The survey showed that nearly two-thirds of adults stopped using a product or used less because of inflation. Sixty-four percent switched to a cheaper product. Fifty-one percent say they have reduced their savings as a result of higher prices.
Parents have been particularly hard hit. Just 69 percent of parents with children under 18 say they are doing financially okay. That compares with 75 percent of other adults.
The Fed’s survey also asked people to rate their local economy “excellent,” “good,” “only fair,” or “poor.” Thirty-eight percent of adults rated their local economy as “good” or “excellent” in 2022, a steep decline from from 48 percent in 2021. Back in 2019, prior to the pandemic, 63 percent of adults rated their local economy as “good” or “excellent.”
People are even more down on the national economy. The share rating the national economy as “good” or “excellent” fell to 18 percent in 2022, the lowest share since the survey began asking this question in 2017. This share has fallen by a jaw-dropping 32 percentage points since before the pandemic in 2019, when one-half of adults rated the national economy as “good” or “excellent.”

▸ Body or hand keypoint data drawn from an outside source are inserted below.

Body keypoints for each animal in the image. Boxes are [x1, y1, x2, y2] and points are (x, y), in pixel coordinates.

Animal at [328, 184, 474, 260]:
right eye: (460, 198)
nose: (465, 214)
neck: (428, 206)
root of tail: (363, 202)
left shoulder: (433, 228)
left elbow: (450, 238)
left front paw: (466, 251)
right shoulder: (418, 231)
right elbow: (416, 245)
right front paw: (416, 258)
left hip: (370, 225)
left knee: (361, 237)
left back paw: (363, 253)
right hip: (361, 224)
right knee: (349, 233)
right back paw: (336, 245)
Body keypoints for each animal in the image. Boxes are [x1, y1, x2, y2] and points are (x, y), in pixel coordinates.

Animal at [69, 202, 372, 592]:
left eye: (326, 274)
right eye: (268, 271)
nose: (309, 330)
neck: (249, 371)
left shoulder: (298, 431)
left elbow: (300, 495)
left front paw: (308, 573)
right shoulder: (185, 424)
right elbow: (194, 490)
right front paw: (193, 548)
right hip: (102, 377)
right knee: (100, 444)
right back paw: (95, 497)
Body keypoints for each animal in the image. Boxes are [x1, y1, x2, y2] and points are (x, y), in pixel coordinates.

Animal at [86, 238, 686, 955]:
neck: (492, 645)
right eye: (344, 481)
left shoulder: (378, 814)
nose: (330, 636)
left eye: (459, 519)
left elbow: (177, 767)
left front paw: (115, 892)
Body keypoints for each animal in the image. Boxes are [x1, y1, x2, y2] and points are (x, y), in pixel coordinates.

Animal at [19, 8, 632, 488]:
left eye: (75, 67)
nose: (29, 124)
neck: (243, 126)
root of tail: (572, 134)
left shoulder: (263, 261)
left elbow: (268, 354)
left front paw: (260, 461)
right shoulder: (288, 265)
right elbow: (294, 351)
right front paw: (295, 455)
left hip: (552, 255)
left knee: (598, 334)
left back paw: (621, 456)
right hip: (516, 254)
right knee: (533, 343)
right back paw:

This has opened up a huge gap between people’s perception of their own financial well-being and their perception of the national economy. Prepandemic, the share of people who said their own financial condition was good or excellent was 26 percentage points above the share who viewed the national economy as good or excellent. Now the gap is 55 points.
Biden’s Economic Leadership Is Deeply Unpopular
Given how dour Americans are about the state of their finances and the national economy, it should come as no surprise that Biden’s economic policies are viewed as a failure. Only 33 percent of Americans say they approve of Biden’s economic policies, according to a new poll from the Associated Press-NORC Center for Public Affairs Research.
Even among Democrats, only 61 percent say they approve of Biden’s economy.
Just 24 percent of Americans say the economy is in good shape, according to the AP. And in a separate poll, Gallup found that 60 percent of Americans say their federal taxes are too high.